As regular CFZ-watchers will know, for some time Corinna has been doing a column for Animals & Men and a regular segment on On The Track... particularly about out-of-place birds and rare vagrants. There seem to be more and more bird stories from all over the world hitting the news these days so, to make room for them all - and to give them all equal and worthy coverage - she has set up this new blog to cover all things feathery and Fortean.

Sunday, 31 May 2015

American Bird Conservancy: Hundreds of thousands of birds could be collateral damage of bigger wind turbines

Posted: Saturday, May 30, 2015 12:15 am

BY MICHAEL PARR | 2 comments

When the Department of Energy released a report last week championing the construction of larger, more-powerful wind turbines, the wind industry unsurprisingly greeted the news with enthusiasm.

By extending the “hub-height” of turbines up to 360 feet, the chief executive of the American Wind Energy Association said, wind energy could expand to all 50 states.

Less ardent was the association’s response to well-documented concerns over the half-million birds that die each year from collisions with existing turbines: Some migrating birds, a spokesman said, fly too high to be harmed by rotor blades.

Indeed. Some birds do fly very high in the sky. But far more travel at the very altitudes that would put them at greatest risk of colliding with these taller turbines. The risk is especially high during spring and fall, when migrating birds take to the skies in billions, many traveling vast distances between their wintering and breeding grounds.
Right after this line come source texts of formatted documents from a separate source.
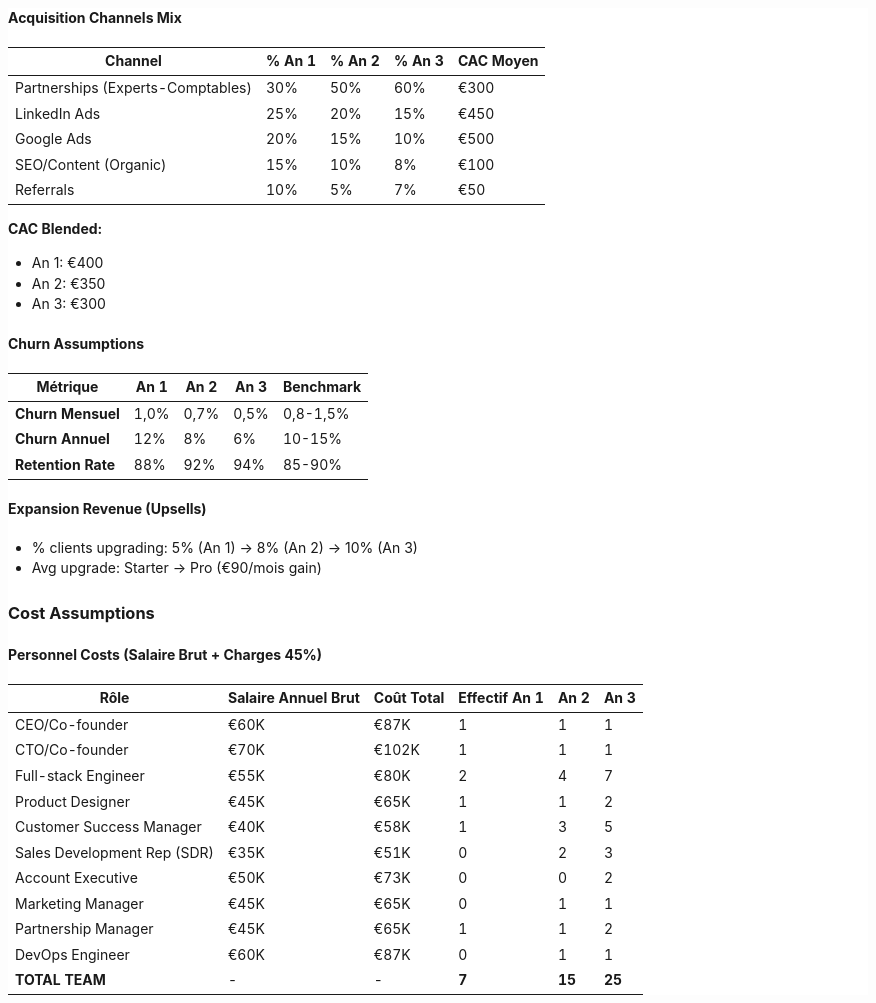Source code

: #### Acquisition Channels Mix
| Channel | % An 1 | % An 2 | % An 3 | CAC Moyen |
|---------|--------|--------|--------|-----------|
| Partnerships (Experts-Comptables) | 30% | 50% | 60% | €300 |
| LinkedIn Ads | 25% | 20% | 15% | €450 |
| Google Ads | 20% | 15% | 10% | €500 |
| SEO/Content (Organic) | 15% | 10% | 8% | €100 |
| Referrals | 10% | 5% | 7% | €50 |

**CAC Blended:**
- An 1: €400
- An 2: €350
- An 3: €300

#### Churn Assumptions
| Métrique | An 1 | An 2 | An 3 | Benchmark |
|----------|------|------|------|-----------|
| **Churn Mensuel** | 1,0% | 0,7% | 0,5% | 0,8-1,5% |
| **Churn Annuel** | 12% | 8% | 6% | 10-15% |
| **Retention Rate** | 88% | 92% | 94% | 85-90% |

#### Expansion Revenue (Upsells)
- % clients upgrading: 5% (An 1) → 8% (An 2) → 10% (An 3)
- Avg upgrade: Starter → Pro (€90/mois gain)

### Cost Assumptions

#### Personnel Costs (Salaire Brut + Charges 45%)
| Rôle | Salaire Annuel Brut | Coût Total | Effectif An 1 | An 2 | An 3 |
|------|---------------------|------------|---------------|------|------|
| CEO/Co-founder | €60K | €87K | 1 | 1 | 1 |
| CTO/Co-founder | €70K | €102K | 1 | 1 | 1 |
| Full-stack Engineer | €55K | €80K | 2 | 4 | 7 |
| Product Designer | €45K | €65K | 1 | 1 | 2 |
| Customer Success Manager | €40K | €58K | 1 | 3 | 5 |
| Sales Development Rep (SDR) | €35K | €51K | 0 | 2 | 3 |
| Account Executive | €50K | €73K | 0 | 0 | 2 |
| Marketing Manager | €45K | €65K | 0 | 1 | 1 |
| Partnership Manager | €45K | €65K | 1 | 1 | 2 |
| DevOps Engineer | €60K | €87K | 0 | 1 | 1 |
| **TOTAL TEAM** | - | - | **7** | **15** | **25** |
A new report this month from the U.S. Fish and Wildlife Service calls into question the wind industry’s assertion that birds fly well above wind turbines’ rotor blades. Using radar, researchers examined fall migration at two locations in Michigan. They found that the greatest density of birds and bats migrating at night occurred from 300 to 500 feet above ground. That’s almost directly at hub-height for the new generation of giant turbines.